Surprisingly, Morocco is located a mere hop, skip, and jump across the Strait of Gibraltar from Spain. It is, however, an entire world away. Indeed, Morocco is home to one of the most fascinating cultures in the world, and both its history and its present are nothing short of captivating. 'The almost medieval-like hustle and bustle of Morocco is for most travelers a world away from their own cities and towns. The culture and people are usually so completely different from what they know that they often find themselves in situations to which they have no idea how to react...In general, [though], Moroccan culture can be an exciting and worldly experience. The people are friendly and the place is colorful. Hospitality is really a part of their culture so you can strike up friendships virtually anywhere if you have the right attitude. Usually, this results in further association with these dynamic and interesting people and a real taste of Moroccan life.'
The history of Morocco goes back thousands of years: It 'has been inhabited since Neolithic times, at least 8000 BCE...[Later, during the time of the Roman empire,] North Africa and Morocco were slowly drawn into the wider emerging Mediterranean world by Phoenician trading colonies and settlements in the late Classical period. The arrival of Phoenicians heralded a long engagement with the wider Mediterranean, as this strategic region formed part of the Roman Empire.' It wasn't until the 7th Century of the modern era that Morocco as we know it today, as an Islamic state, was officially formed. Of course, this wasn't the end of Moroccan development and change, as over the course of the centuries, many countries tried very hard to control Morocco, most notably France, which considered Morocco part of its official sphere of influence until Moroccan independence finally came in 1956.

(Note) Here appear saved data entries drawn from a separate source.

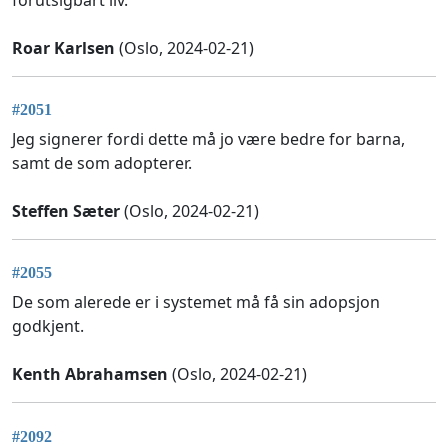
Roar Karlsen
(Oslo, 2024-02-21)
#2051
Jeg signerer fordi dette må jo være bedre for barna,
samt de som adopterer.
Steffen Sæter
(Oslo, 2024-02-21)
#2055
De som alerede er i systemet må få sin adopsjon
godkjent.
Kenth Abrahamsen
(Oslo, 2024-02-21)
#2092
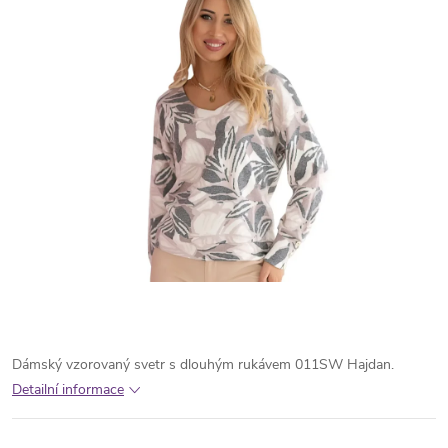
Dámský vzorovaný svetr s dlouhým rukávem 011SW Hajdan.
Detailní informace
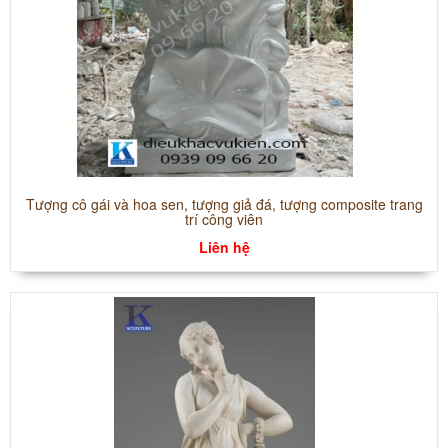
Tượng cô gái và hoa sen, tượng giả đá, tượng composite trang
trí công viên
Liên hệ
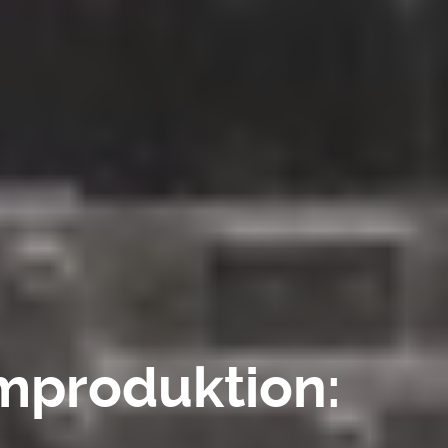
lmproduktion:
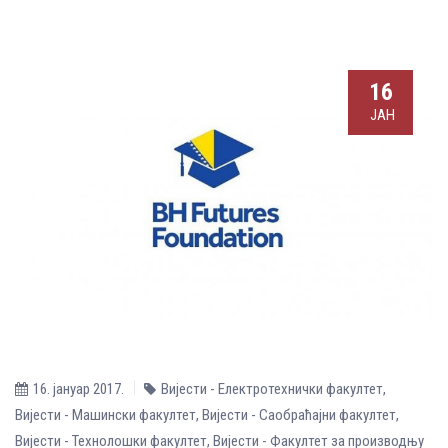
16
ЈАН
16. јануар 2017.
Вијести - Електротехнички факултет
,
Вијести - Машински факултет
,
Вијести - Саобраћајни факултет
,
Вијести - Технолошки факултет
,
Вијести - Факултет за производњу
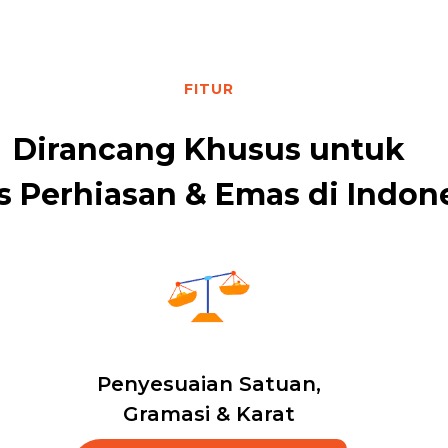
FITUR
Dirancang Khusus untuk
s Perhiasan & Emas di Indon
Penyesuaian Satuan,
Gramasi & Karat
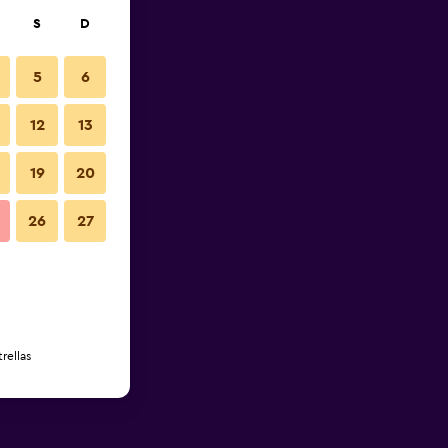
S
D
5
6
12
13
19
20
26
27
rellas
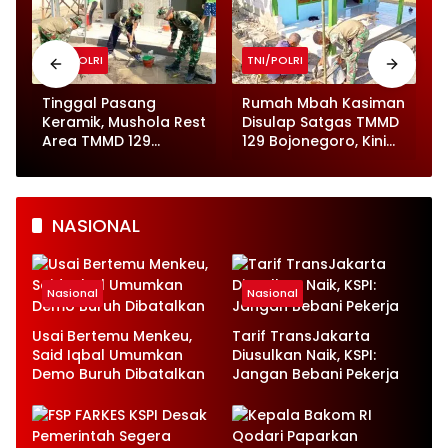
TNI/POLRI
TNI/POLRI
Tinggal Pasang
Rumah Mbah Kasiman
Keramik, Mushola Rest
Disulap Satgas TMMD
Area TMMD 129
129 Bojonegoro, Kini
Bojonegoro Segera
Tinggal Finishing
Dibuka
NASIONAL
Nasional
Nasional
Usai Bertemu Menkeu,
Tarif TransJakarta
Said Iqbal Umumkan
Diusulkan Naik, KSPI:
Demo Buruh Dibatalkan
Jangan Bebani Pekerja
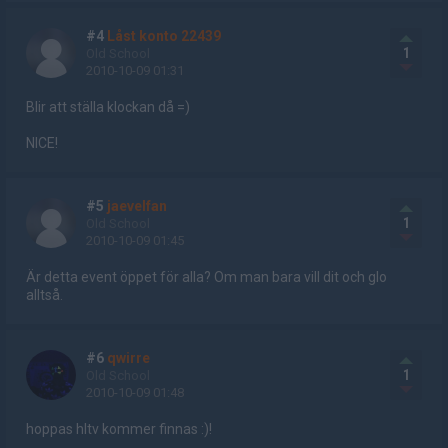
#4
Låst konto 22439
1
Old School
2010-10-09 01:31
Blir att ställa klockan då =)
NICE!
#5
jaevelfan
1
Old School
2010-10-09 01:45
Är detta event öppet för alla? Om man bara vill dit och glo
alltså.
#6
qwirre
1
Old School
2010-10-09 01:48
hoppas hltv kommer finnas :)!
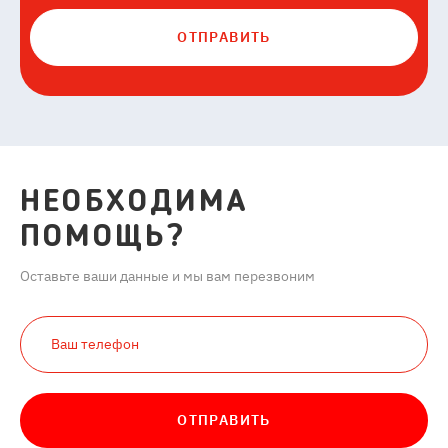
ОТПРАВИТЬ
НЕОБХОДИМА
ПОМОЩЬ?
Оставьте ваши данные и мы вам перезвоним
ОТПРАВИТЬ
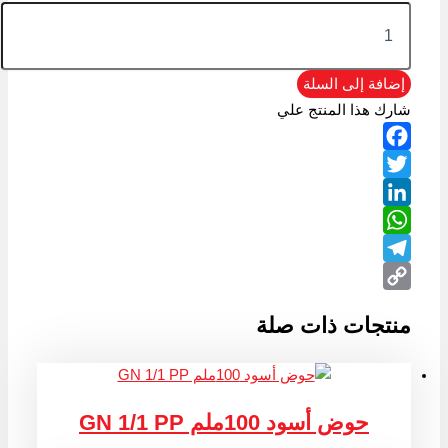
إضافة إلى السلة
شارك هذا المنتج علي
Facebook
Twitter
LinkedIn
WhatsApp
Telegram
Copy
منتجات ذات صلة
Link
حوض أسود 100ملم GN 1/1 PP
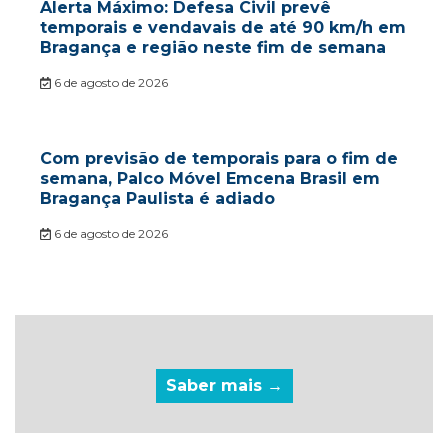
Alerta Máximo: Defesa Civil prevê
temporais e vendavais de até 90 km/h em
Bragança e região neste fim de semana
6 de agosto de 2026
Com previsão de temporais para o fim de
semana, Palco Móvel Emcena Brasil em
Bragança Paulista é adiado
6 de agosto de 2026
Saber mais →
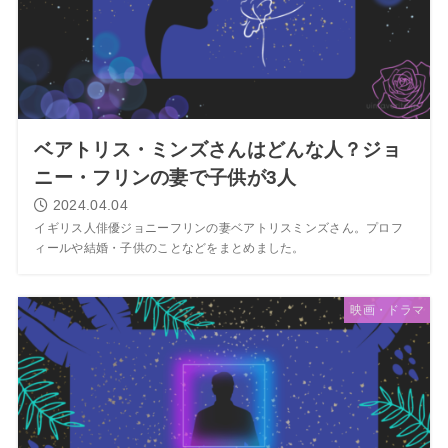
ベアトリス・ミンズさんはどんな人？ジョ
ニー・フリンの妻で子供が3人
2024.04.04
イギリス人俳優ジョニーフリンの妻ベアトリスミンズさん。プロフ
ィールや結婚・子供のことなどをまとめました。
映画・ドラマ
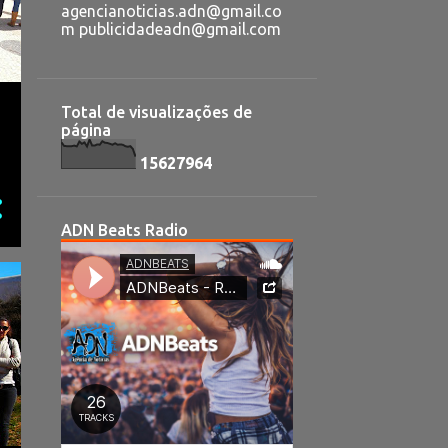
agencianoticias.adn@gmail.co
m publicidadeadn@gmail.com
Total de visualizações de
página
1
5
6
2
7
9
6
4
ADN Beats Radio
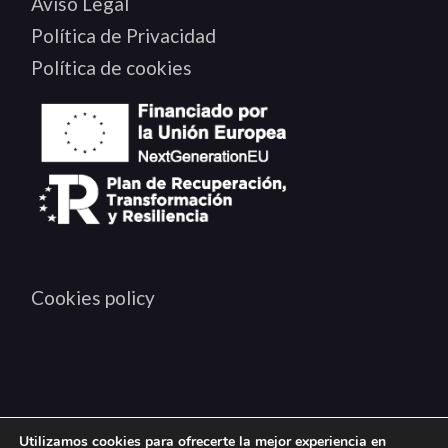
Aviso Legal
Política de Privacidad
Política de cookies
Cookies policy
Utilizamos cookies para ofrecerte la mejor experiencia en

Today, Morocco is one of the more stable countries in the region, and is governed by a 'constitutional monarchy, with a popularly-elected parliament. The King of Morocco, with vast executive powers, can dissolve government and deploy the military, among other responsibilities. Opposition political parties are legal and several have arisen in recent years.' This, of course, is a very good thing for both the Moroccans themselves as well as for those who visit or live there temporarily, such as students.
There are many advantages to studying full-time in Morocco, especially these days when an understanding of the Muslim world is so important to American foreign policy. Indeed, even if you choose to study a subject that is not directly related to the history or culture of Morocco, the mere fact that you are living there, absorbing the culture and hearing the Arabic language, will be of great help to you as you move forward later in life.
Studying in Morocco will certainly change your life. It will open your eyes to a way of existing that will likely seem completely different to you, it will expand your intellectual horizons, and it will make you a more complete cultural and intellectual person. And that's what college is supposed to be all about.